Story of Willow and Hazel / Divorce Tips
- Dimitris Schoen
- Jan 29
- 2 min read
I am Pan, I am a relationship manager and sex therapist, and the founder of Pan, Relationship Manager. Our office is still preparing for its official opening, with a few final details to complete. Recently, I met my friend Willow at a café. As we sat by the window, the gentle hum of background chatter and the aroma of freshly brewed coffee enveloped us, creating a space of warmth and intimacy. Willow shared news that concerned her. Willow, who has been married to Hazel for two years, explained that their relationship had become tense and difficult. She told me they were getting a divorce and asked if I had any advice beyond hiring a good lawyer.
Before offering advice, I asked Willow if there were signs that led to this decision, such as the Four Horsemen behaviors identified by relationship experts: criticism, contempt, defensiveness, and stonewalling. These patterns can serve as red flags in a relationship. Willow mentioned it was a combination of these behaviors, along with other factors like micro-cheating, differences in sex drive, and lack of passion. Their frequent and intense arguments made it unhealthy to continue as a couple. I told her I could share some tips, many of which are also recommended by legal professionals during divorce.
First, keep the details of your divorce private. Sharing personal matters publicly can be harmful, as others may not understand the full context. Public sharing can intensify grief, making it harder to heal, and can polarise friends who may feel compelled to take sides, adding unnecessary stress during an already difficult time.
Second, choose your legal counsel carefully. Divorce can be complex, and a qualified lawyer is essential. Consider what approach aligns with your values: are you looking for a lawyer who is collaborative and focused on mediation, or someone who is prepared to take a more litigious path? Reflect on what you want the tone of the proceedings to be and choose accordingly. A brief checklist of your core goals can empower this decision. While online resources may seem helpful, only a professional can provide advice tailored to your situation.

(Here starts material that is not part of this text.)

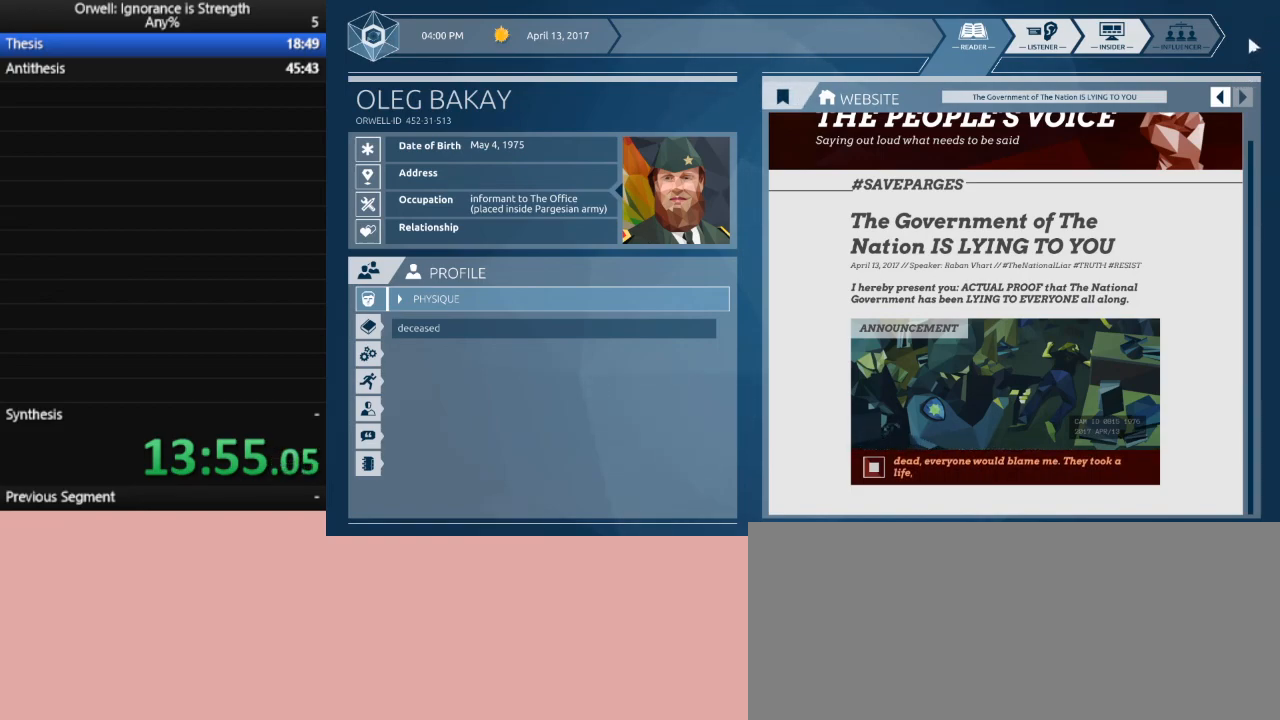
Gameplay with keyboard and mouse; each line is a JSON object with the keys and mouse buttons held at the frame after it. "events" lists presses ("down") and releases ("up") of ".", "/", "0", "1", "2", "3", "4", "5", "6", "7", "8", "9", "a", "alt_l", "alt_r", "b", "backslash", "backspace", "c", "caps_lock", "comma", "ctrl_l", "ctrl_r", "d", "down", "e", "equals", "escape", "f", "f1", "f10", "f11", "f12", "f2", "f3", "f4", "f5", "f6", "f7", "f8", "f9", "g", "h", "i", "j", "k", "l", "lbracket", "left", "m", "minus", "n", "num0", "num1", "num2", "num3", "num4", "num5", "num6", "num7", "num8", "num9", "o", "p", "q", "quote", "r", "rbracket", "return", "right", "s", "semicolon", "shift_l", "shift_r", "space", "super", "t", "tab", "tilde", "u", "up", "v", "w", "x", "y", "z", "mouse_left" and "mouse_right" between this image and that frame as [ms after this image, input, new state], when the widget could be followed in between. "mouse_left", "mouse_right" = the "left", "right" buttons of the "mouse" list. No other keys are recorded. Mouse movement is not recorded.
{"keys": [], "mouse": [], "events": [[200, "mouse_left", "down"], [300, "mouse_left", "up"], [383, "mouse_left", "down"], [483, "mouse_left", "up"]]}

Third, transform resentment into curiosity about unmet needs. While it is natural to feel hurt, holding onto resentment will only make the process more difficult. Encourage yourself to ask, 'What longing sits beneath my anger?' Opening such space can foster compassion and lead to forward motion. Consider engaging in a practical exercise, like writing down the unspoken wish behind each hurt. Such reflections can serve to reframe resentment productively, guiding you towards healing and understanding.
I told her I had additional advice to share, and suggested we continue the conversation once our office is ready to open. Reflecting on this, I believe it is important to preserve respect and positive memories after a breakup or divorce. When a relationship ends, the priority should be to protect the good memories before resentment or anger takes over. It is about finding hope, maintaining dignity, and honoring what was positive as you move forward. Protect the good, release the rest, step toward hope together.